[Data extracted from a collection]
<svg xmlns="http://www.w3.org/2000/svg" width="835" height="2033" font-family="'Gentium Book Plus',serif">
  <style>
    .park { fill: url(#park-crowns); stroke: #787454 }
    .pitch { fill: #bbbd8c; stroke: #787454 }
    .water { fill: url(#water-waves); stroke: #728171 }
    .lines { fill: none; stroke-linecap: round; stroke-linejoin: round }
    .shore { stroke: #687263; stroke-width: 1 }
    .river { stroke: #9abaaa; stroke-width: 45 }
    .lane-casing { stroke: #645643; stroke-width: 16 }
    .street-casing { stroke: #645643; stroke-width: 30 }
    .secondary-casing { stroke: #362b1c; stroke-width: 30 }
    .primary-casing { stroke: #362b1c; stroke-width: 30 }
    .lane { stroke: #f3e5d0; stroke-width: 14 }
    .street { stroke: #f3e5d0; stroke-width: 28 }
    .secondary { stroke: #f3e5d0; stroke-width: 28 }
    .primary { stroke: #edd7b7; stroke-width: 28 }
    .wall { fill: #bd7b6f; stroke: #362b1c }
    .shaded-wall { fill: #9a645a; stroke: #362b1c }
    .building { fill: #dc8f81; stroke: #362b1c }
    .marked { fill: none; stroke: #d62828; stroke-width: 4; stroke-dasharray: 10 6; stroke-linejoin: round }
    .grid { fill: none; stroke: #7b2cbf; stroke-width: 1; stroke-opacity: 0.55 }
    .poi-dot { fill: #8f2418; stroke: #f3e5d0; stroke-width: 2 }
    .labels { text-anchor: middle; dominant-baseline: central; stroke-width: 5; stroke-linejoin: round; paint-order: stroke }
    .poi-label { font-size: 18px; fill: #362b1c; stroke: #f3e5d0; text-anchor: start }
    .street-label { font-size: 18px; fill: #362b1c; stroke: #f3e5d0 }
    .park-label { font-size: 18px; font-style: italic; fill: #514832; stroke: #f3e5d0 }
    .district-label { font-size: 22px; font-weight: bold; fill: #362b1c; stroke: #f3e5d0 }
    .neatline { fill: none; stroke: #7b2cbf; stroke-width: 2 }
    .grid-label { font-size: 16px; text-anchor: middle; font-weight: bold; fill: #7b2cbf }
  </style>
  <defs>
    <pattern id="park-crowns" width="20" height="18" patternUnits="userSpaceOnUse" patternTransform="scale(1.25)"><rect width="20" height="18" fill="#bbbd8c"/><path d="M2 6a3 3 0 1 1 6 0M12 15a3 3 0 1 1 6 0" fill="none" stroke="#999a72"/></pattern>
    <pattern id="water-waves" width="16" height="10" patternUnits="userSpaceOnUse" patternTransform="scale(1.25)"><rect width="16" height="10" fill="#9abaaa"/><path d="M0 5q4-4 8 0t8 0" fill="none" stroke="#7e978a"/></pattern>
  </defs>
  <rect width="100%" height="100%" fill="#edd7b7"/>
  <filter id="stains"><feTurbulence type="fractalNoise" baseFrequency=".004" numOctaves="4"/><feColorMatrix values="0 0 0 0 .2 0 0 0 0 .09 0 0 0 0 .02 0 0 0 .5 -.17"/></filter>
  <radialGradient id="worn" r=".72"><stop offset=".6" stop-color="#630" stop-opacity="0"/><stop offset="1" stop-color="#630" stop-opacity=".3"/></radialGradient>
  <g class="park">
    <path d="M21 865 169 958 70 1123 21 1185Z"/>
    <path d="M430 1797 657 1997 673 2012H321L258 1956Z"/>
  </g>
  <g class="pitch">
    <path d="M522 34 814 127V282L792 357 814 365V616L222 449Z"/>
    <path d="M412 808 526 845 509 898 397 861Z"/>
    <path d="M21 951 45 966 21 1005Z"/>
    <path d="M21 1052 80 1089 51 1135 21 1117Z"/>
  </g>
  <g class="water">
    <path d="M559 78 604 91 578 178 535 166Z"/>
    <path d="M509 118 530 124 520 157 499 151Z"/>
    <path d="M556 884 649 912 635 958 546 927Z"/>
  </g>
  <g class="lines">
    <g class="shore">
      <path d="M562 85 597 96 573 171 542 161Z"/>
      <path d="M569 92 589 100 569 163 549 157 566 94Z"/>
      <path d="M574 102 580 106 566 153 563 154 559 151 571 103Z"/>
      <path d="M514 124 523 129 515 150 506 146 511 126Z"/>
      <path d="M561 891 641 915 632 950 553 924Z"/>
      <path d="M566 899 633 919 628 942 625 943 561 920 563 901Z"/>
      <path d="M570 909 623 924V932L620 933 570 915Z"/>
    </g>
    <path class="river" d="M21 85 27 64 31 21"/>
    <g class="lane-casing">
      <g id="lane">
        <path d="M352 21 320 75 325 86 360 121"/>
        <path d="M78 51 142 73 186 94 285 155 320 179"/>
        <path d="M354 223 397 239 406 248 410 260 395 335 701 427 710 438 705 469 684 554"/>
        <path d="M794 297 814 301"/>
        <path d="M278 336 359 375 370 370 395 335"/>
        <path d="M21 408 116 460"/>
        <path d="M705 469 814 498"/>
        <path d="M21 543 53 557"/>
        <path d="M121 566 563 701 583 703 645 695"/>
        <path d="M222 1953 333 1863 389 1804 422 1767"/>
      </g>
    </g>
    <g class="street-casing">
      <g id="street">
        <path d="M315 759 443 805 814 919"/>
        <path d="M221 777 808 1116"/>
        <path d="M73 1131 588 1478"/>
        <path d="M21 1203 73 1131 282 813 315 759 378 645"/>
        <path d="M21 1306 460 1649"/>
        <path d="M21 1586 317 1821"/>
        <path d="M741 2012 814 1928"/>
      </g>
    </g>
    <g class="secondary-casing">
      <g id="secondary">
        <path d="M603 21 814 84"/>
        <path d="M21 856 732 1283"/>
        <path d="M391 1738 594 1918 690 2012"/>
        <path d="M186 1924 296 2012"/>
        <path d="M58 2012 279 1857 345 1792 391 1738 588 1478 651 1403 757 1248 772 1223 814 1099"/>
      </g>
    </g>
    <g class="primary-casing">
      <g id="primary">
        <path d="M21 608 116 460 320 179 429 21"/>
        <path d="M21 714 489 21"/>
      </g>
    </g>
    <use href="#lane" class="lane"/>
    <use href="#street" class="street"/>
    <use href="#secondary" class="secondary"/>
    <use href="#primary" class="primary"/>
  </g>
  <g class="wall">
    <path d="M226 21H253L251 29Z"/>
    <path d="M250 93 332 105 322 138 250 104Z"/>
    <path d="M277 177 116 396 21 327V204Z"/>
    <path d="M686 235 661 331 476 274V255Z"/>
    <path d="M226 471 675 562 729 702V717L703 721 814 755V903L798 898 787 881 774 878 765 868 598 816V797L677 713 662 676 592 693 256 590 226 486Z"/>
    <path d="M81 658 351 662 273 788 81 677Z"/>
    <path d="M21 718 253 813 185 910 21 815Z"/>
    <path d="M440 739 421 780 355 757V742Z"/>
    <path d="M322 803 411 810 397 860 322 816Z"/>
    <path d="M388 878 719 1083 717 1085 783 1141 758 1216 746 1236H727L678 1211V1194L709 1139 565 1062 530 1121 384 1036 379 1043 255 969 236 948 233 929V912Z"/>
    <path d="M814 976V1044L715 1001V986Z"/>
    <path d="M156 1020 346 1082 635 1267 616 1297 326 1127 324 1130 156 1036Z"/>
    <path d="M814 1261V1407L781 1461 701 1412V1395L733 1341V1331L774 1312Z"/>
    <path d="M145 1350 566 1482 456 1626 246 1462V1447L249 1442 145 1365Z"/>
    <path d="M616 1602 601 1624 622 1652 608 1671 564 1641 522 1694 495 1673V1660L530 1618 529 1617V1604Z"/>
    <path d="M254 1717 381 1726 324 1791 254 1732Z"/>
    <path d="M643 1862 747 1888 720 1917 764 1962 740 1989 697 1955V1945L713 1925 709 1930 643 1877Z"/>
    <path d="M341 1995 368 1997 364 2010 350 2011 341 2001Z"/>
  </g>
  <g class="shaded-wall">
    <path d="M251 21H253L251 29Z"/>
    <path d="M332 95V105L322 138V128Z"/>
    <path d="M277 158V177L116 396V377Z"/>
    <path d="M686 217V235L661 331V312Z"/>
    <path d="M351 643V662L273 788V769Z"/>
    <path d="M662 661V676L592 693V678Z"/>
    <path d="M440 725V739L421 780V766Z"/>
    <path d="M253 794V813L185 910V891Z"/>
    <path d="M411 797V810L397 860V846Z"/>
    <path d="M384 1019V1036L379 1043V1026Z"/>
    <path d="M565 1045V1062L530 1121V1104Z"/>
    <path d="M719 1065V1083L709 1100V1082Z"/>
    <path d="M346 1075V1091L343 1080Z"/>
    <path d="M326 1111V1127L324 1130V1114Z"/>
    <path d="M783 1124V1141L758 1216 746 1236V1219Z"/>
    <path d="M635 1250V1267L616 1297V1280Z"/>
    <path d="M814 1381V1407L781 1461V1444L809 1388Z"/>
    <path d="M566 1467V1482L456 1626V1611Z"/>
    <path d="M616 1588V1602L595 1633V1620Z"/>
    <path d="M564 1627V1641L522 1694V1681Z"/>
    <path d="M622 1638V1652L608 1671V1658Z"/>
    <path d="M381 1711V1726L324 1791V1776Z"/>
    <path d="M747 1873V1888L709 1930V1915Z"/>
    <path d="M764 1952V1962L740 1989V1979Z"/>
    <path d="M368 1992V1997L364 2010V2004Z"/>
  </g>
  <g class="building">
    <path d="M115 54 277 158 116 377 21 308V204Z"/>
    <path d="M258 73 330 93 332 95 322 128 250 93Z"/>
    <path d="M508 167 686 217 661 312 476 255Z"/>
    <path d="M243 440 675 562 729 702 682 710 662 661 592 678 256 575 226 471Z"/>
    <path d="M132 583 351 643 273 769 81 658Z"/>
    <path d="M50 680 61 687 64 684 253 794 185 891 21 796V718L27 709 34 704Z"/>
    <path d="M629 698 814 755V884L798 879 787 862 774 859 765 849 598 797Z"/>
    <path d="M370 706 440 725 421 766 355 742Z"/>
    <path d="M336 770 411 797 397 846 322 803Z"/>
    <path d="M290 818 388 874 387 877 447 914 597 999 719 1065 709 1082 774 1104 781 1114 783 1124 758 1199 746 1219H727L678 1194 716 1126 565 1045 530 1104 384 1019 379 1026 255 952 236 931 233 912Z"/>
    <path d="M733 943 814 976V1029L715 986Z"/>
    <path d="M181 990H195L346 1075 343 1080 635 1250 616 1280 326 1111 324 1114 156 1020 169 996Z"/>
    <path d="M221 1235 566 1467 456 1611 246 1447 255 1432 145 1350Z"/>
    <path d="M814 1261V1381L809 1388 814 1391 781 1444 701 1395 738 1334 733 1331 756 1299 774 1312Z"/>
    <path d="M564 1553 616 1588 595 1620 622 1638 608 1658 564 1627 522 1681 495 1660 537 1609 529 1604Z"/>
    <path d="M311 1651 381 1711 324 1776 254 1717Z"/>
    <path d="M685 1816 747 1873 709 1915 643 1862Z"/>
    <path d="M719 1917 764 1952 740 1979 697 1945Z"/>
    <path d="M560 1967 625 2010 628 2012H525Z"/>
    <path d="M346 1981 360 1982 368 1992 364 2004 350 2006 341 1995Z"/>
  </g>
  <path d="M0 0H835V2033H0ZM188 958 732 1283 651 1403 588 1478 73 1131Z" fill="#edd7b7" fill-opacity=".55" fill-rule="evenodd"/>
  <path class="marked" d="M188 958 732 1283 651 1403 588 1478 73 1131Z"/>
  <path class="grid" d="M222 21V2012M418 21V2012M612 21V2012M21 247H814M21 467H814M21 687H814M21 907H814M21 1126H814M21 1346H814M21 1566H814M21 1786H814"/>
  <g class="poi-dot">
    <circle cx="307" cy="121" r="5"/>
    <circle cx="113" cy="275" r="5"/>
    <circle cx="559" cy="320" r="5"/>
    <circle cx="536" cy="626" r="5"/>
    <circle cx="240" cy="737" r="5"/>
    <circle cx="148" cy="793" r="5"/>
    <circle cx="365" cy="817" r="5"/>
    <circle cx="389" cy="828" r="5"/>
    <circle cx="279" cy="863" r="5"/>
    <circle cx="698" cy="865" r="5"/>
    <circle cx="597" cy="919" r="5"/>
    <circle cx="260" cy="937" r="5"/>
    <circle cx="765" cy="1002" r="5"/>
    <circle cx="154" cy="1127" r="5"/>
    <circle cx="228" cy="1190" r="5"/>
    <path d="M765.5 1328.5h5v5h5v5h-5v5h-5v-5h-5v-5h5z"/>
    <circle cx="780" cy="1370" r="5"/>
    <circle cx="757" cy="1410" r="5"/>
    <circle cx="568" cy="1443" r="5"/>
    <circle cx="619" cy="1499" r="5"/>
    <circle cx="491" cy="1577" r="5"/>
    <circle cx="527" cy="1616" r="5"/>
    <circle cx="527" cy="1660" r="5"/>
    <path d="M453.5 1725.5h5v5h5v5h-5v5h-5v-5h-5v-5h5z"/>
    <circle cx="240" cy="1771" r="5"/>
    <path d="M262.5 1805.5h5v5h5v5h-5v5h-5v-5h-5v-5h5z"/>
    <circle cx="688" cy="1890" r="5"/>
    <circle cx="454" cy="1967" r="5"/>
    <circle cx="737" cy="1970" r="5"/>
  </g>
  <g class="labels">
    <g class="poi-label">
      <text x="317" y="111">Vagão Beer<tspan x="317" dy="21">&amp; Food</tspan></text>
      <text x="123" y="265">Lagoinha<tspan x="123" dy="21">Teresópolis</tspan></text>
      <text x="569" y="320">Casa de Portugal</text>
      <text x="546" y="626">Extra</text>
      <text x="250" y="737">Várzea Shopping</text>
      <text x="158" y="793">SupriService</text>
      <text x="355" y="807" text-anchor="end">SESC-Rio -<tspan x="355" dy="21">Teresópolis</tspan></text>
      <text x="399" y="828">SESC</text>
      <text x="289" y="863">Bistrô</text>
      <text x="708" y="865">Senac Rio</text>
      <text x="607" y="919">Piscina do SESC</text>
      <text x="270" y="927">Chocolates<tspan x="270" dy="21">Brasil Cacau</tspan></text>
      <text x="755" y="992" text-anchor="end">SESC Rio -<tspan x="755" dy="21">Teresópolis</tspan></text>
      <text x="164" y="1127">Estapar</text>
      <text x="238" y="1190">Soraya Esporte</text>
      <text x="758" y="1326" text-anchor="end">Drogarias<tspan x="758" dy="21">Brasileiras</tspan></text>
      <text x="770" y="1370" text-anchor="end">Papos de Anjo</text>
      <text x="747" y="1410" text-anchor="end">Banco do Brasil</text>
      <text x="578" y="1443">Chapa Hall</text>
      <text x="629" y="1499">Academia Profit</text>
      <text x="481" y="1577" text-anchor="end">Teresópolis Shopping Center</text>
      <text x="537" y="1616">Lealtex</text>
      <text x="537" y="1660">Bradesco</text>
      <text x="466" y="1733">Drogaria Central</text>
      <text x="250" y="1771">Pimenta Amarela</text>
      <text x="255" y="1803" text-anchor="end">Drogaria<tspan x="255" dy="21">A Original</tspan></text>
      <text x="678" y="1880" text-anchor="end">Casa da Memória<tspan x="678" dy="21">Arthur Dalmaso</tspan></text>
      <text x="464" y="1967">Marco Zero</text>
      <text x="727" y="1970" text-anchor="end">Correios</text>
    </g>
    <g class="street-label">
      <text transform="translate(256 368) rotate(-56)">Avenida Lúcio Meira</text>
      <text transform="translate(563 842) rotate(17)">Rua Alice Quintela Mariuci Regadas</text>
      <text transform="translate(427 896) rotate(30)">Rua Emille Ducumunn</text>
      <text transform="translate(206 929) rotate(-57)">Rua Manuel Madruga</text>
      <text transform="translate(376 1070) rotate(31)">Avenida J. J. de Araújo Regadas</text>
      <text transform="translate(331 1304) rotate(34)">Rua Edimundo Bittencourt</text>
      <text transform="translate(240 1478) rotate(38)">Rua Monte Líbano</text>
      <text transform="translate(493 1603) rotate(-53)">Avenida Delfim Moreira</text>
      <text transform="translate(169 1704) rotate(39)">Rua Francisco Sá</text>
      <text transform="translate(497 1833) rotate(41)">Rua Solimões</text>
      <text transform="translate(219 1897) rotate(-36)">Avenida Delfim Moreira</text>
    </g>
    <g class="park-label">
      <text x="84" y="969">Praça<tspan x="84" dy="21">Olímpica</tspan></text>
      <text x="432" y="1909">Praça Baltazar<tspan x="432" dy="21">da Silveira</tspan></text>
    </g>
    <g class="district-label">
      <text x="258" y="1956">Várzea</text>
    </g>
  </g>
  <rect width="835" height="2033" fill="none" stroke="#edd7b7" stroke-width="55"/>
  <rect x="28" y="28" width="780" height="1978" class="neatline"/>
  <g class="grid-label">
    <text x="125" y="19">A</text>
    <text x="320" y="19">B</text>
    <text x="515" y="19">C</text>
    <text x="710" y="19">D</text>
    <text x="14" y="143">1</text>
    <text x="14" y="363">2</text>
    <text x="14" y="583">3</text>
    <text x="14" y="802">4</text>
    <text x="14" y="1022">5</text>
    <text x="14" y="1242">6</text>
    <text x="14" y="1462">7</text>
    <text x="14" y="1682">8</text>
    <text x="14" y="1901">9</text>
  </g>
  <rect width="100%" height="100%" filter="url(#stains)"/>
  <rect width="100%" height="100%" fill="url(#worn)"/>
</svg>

* **ACTIVITY**:
Which lines of the data above contain the string "labels"? Copy each of them.

* **RESPONSE**:
    .labels { text-anchor: middle; dominant-baseline: central; stroke-width: 5; stroke-linejoin: round; paint-order: stroke }
  <g class="labels">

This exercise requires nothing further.